Jean-Pierre Beaudoin : La liberté est un risque qu’il faut prendre et le discernement est une vertu. On va revenir à une situation où chacun va redevenir responsable de lui-même.
Laurent Sacchi : Je ne suis pas sûr que ce qui n’est pas fondé demeure.
- Comment peut-on valoriser l’AOC ?
Alexis Karklins-Marchay : Il est question actuellement de ce qui appartient à l’Etat comme valorisation (nom de ville,…) et, par extension, on peut également penser à l’AOC.
- Dans vos équipes intégrez vous des chercheurs (sciences sociales,…) ? Intégrez-vous de l’humain dans vos travaux ?

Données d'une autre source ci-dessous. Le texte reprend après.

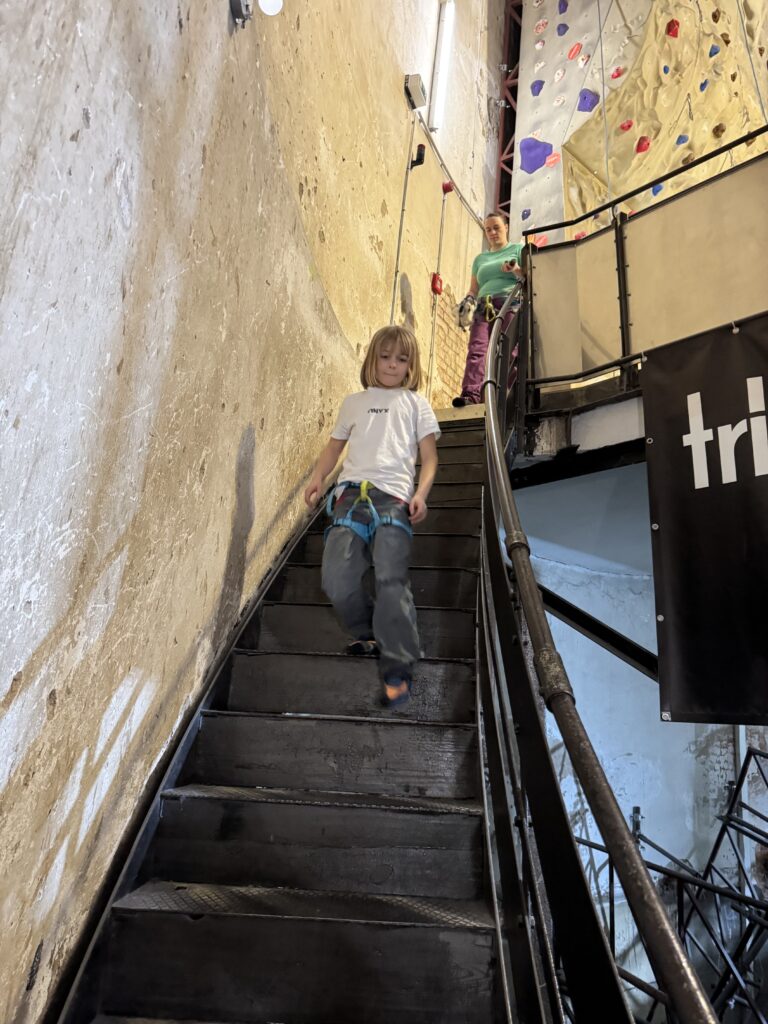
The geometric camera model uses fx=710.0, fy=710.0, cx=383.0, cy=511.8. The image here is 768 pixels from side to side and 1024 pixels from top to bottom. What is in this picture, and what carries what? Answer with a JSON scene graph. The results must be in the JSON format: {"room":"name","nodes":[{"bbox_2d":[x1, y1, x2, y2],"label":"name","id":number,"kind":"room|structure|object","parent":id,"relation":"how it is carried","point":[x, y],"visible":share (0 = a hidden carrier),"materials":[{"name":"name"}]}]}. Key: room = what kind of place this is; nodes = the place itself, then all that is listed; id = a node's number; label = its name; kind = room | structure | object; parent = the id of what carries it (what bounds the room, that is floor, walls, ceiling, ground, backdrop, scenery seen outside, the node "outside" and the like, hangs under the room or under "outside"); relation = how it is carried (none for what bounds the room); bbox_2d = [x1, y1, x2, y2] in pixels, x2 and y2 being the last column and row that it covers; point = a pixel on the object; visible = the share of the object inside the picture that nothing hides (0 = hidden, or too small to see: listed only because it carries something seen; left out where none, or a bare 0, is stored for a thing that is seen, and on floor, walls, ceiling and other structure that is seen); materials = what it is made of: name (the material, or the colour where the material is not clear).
{"room":"gym","nodes":[
{"label":"gym","id":0,"kind":"room"},
{"bbox_2d":[0,0,497,1021],"label":"wall","id":1,"kind":"structure","parent":0,"point":[85,147],"materials":[{"name":"beige paint"}]},
{"bbox_2d":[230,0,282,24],"label":"wall lamp","id":2,"kind":"object","parent":1,"relation":"attached to","point":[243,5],"visible":0.98,"materials":[{"name":"metal"}]},
{"bbox_2d":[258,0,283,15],"label":"light bulb","id":3,"kind":"object","parent":1,"relation":"attached to","point":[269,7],"visible":0.95,"materials":[{"name":"white glass"}]},
{"bbox_2d":[59,415,525,1023],"label":"staircase","id":4,"kind":"structure","parent":1,"relation":"attached to","point":[439,665],"materials":[{"name":"black metal"}]},
{"bbox_2d":[303,325,442,708],"label":"child","id":5,"kind":"object","parent":4,"relation":"on","point":[401,439],"visible":0.96},
{"bbox_2d":[324,478,410,543],"label":"climbing harness","id":6,"kind":"object","parent":5,"relation":"on","point":[366,534],"visible":0.6,"materials":[{"name":"blue fabric"}]},
{"bbox_2d":[454,209,525,410],"label":"woman","id":7,"kind":"object","parent":4,"relation":"on","point":[492,222],"visible":0.7},
{"bbox_2d":[456,293,502,330],"label":"climbing harness","id":8,"kind":"object","parent":7,"relation":"on","point":[490,315],"visible":0.7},
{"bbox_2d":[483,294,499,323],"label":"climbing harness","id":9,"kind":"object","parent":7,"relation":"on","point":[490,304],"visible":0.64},
{"bbox_2d":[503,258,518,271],"label":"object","id":10,"kind":"object","parent":7,"relation":"in","point":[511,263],"visible":0.81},
{"bbox_2d":[477,278,712,1023],"label":"handrail","id":11,"kind":"object","parent":4,"relation":"attached to","point":[623,840],"visible":0.92,"materials":[{"name":"black metal"}]},
{"bbox_2d":[389,116,413,323],"label":"conduit pipe","id":12,"kind":"object","parent":1,"relation":"attached to","point":[393,297],"visible":0.86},
{"bbox_2d":[403,73,426,109],"label":"emergency light","id":13,"kind":"object","parent":1,"relation":"attached to","point":[418,95],"visible":0.98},
{"bbox_2d":[409,144,426,168],"label":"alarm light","id":14,"kind":"object","parent":1,"relation":"attached to","point":[420,160],"visible":0.92,"materials":[{"name":"black"}]},
{"bbox_2d":[430,272,443,295],"label":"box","id":15,"kind":"object","parent":1,"relation":"attached to","point":[435,287],"visible":0.92,"materials":[{"name":"red"}]},
{"bbox_2d":[426,184,448,401],"label":"conduit pipe","id":16,"kind":"object","parent":1,"relation":"attached to","point":[433,340],"visible":0.91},
{"bbox_2d":[429,2,455,132],"label":"fluorescent light","id":17,"kind":"object","parent":1,"relation":"attached to","point":[442,80],"visible":0.97,"materials":[{"name":"white plastic"}]},
{"bbox_2d":[441,180,453,193],"label":"fire alarm","id":18,"kind":"object","parent":1,"relation":"attached to","point":[446,190],"visible":0.87,"materials":[{"name":"red plastic"}]},
{"bbox_2d":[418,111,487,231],"label":"cable","id":19,"kind":"object","parent":1,"relation":"attached to","point":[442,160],"visible":0.79,"materials":[{"name":"plastic"}]},
{"bbox_2d":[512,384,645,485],"label":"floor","id":20,"kind":"structure","parent":0,"point":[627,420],"materials":[{"name":"black metal"}]},
{"bbox_2d":[521,130,767,404],"label":"balcony railing","id":21,"kind":"object","parent":20,"relation":"on","point":[619,278],"visible":0.88,"materials":[{"name":"metal"}]},
{"bbox_2d":[643,311,767,724],"label":"banner","id":22,"kind":"object","parent":21,"relation":"hanging from","point":[690,665],"visible":0.99,"materials":[{"name":"black"}]},
{"bbox_2d":[512,0,767,246],"label":"climbing wall","id":23,"kind":"structure","parent":0,"point":[555,220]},
{"bbox_2d":[495,0,522,215],"label":"steel truss","id":24,"kind":"object","parent":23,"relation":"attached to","point":[507,153],"visible":0.39,"materials":[{"name":"red metal"}]},
{"bbox_2d":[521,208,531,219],"label":"climbing hold","id":25,"kind":"object","parent":23,"relation":"attached to","point":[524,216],"visible":0.95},
{"bbox_2d":[519,137,553,172],"label":"climbing hold","id":26,"kind":"object","parent":23,"relation":"attached to","point":[532,168],"visible":0.96,"materials":[{"name":"purple plastic"}]},
{"bbox_2d":[530,79,543,95],"label":"climbing hold","id":27,"kind":"object","parent":23,"relation":"attached to","point":[539,87],"visible":0.96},
{"bbox_2d":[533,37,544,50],"label":"climbing hold","id":28,"kind":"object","parent":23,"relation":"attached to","point":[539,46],"visible":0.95,"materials":[{"name":"white plastic"}]},
{"bbox_2d":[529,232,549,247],"label":"climbing hold","id":29,"kind":"object","parent":23,"relation":"attached to","point":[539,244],"visible":0.61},
{"bbox_2d":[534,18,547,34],"label":"climbing hold","id":30,"kind":"object","parent":23,"relation":"attached to","point":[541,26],"visible":0.95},
{"bbox_2d":[545,150,561,166],"label":"climbing hold","id":31,"kind":"object","parent":23,"relation":"attached to","point":[551,160],"visible":0.97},
{"bbox_2d":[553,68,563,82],"label":"climbing hold","id":32,"kind":"object","parent":23,"relation":"attached to","point":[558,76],"visible":0.96,"materials":[{"name":"white plastic"}]},
{"bbox_2d":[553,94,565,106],"label":"climbing hold","id":33,"kind":"object","parent":23,"relation":"attached to","point":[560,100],"visible":0.95,"materials":[{"name":"white"}]},
{"bbox_2d":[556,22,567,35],"label":"climbing hold","id":34,"kind":"object","parent":23,"relation":"attached to","point":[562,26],"visible":0.95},
{"bbox_2d":[557,0,567,15],"label":"climbing hold","id":35,"kind":"object","parent":23,"relation":"attached to","point":[562,9],"visible":0.96,"materials":[{"name":"purple plastic"}]},
{"bbox_2d":[567,42,582,60],"label":"climbing hold","id":36,"kind":"object","parent":23,"relation":"attached to","point":[574,48],"visible":0.96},
{"bbox_2d":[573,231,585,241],"label":"climbing hold","id":37,"kind":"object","parent":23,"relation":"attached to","point":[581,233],"visible":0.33,"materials":[{"name":"plastic"}]},
{"bbox_2d":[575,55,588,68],"label":"climbing hold","id":38,"kind":"object","parent":23,"relation":"attached to","point":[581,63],"visible":0.96,"materials":[{"name":"white plastic"}]},
{"bbox_2d":[577,89,599,111],"label":"climbing hold","id":39,"kind":"object","parent":23,"relation":"attached to","point":[591,104],"visible":0.95,"materials":[{"name":"purple plastic"}]},
{"bbox_2d":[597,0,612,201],"label":"rope","id":40,"kind":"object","parent":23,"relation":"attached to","point":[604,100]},
{"bbox_2d":[609,66,625,80],"label":"climbing hold","id":41,"kind":"object","parent":23,"relation":"attached to","point":[615,76],"visible":0.95,"materials":[{"name":"red plastic"}]},
{"bbox_2d":[618,119,633,131],"label":"climbing hold","id":42,"kind":"object","parent":23,"relation":"attached to","point":[623,128],"visible":0.95,"materials":[{"name":"red plastic"}]},
{"bbox_2d":[634,136,650,153],"label":"climbing hold","id":43,"kind":"object","parent":23,"relation":"attached to","point":[640,149],"visible":0.92,"materials":[{"name":"red plastic"}]},
{"bbox_2d":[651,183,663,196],"label":"climbing hold","id":44,"kind":"object","parent":23,"relation":"attached to","point":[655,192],"visible":0.61,"materials":[{"name":"blue plastic"}]},
{"bbox_2d":[665,18,679,37],"label":"climbing hold","id":45,"kind":"object","parent":23,"relation":"attached to","point":[672,29],"visible":0.92,"materials":[{"name":"red plastic"}]},
{"bbox_2d":[675,134,688,145],"label":"climbing hold","id":46,"kind":"object","parent":23,"relation":"attached to","point":[680,140],"visible":0.9,"materials":[{"name":"blue plastic"}]},
{"bbox_2d":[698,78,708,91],"label":"climbing hold","id":47,"kind":"object","parent":23,"relation":"attached to","point":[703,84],"visible":0.94,"materials":[{"name":"blue plastic"}]},
{"bbox_2d":[708,43,719,57],"label":"climbing hold","id":48,"kind":"object","parent":23,"relation":"attached to","point":[714,48],"visible":0.95,"materials":[{"name":"blue plastic"}]},
{"bbox_2d":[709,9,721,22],"label":"climbing hold","id":49,"kind":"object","parent":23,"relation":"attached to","point":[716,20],"visible":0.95,"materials":[{"name":"brown plastic"}]},
{"bbox_2d":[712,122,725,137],"label":"climbing hold","id":50,"kind":"object","parent":23,"relation":"attached to","point":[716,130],"visible":0.89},
{"bbox_2d":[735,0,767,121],"label":"rope","id":51,"kind":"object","parent":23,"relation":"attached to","point":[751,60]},
{"bbox_2d":[517,460,767,1011],"label":"lower wall","id":52,"kind":"structure","parent":0,"point":[655,650],"materials":[{"name":"blue paint"}]},
{"bbox_2d":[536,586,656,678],"label":"steel beam","id":53,"kind":"structure","parent":52,"relation":"attached to","point":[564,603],"materials":[{"name":"black metal"}]},
{"bbox_2d":[575,749,767,1021],"label":"metal scaffold","id":54,"kind":"object","parent":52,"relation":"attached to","point":[754,754],"visible":0.67,"materials":[{"name":"metal"}]},
{"bbox_2d":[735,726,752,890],"label":"white pipe","id":55,"kind":"object","parent":52,"relation":"attached to","point":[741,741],"visible":0.39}
]}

François Nicolon : Oui, ils font partie intégrante de nos équipes.
Alexis Karklins-Marchay : Non mais nous ne sommes pas dans un travail scientifique donc l’humain est partout.
Alexandre de Coupigny : L’humain est de l’autre côté de la barrière.
Laurent Sacchi : Il y a très peu de sciences en interne et pour cela on fait appel à l’extérieur, aux sociétés de conseil…
Jean-Pierre Beaudoin : C’est un regret mais le lien entre entreprise et recherche fondamentale est très mauvais tout simplement parcequ’on y pense pas.
Petite note finale de Jean-Pierre Beaudoin : la structure fondamentale de l’opinion est sur 25 ans (à mettre en parallèle avec le rythme démographique). Il est donc nécessaire d’intégrer cela au jour le jour. Notre devise se rapproche de la vision du passé présent futur pour St Augustin « le présent du passé, le présent du présent et le présent de l’avenir ».
Conclusions de Franck BANCEL, Professeur, ESCP-EAP
Les financiers travaillent sur des vieux outils et ont donc du mal à appréhender l’immatériel.
L’entreprise vaut plus que la somme de ses parties.
La notion de core business n’est plus totalement adaptée. En effet, les entreprises veulent dépasser les limites de leur secteur et capter de nouvelles options de croissance.
Pour faire ce travail, le financier doit sortir de sa discipline. Il y a un nouveau paradigme à inventer.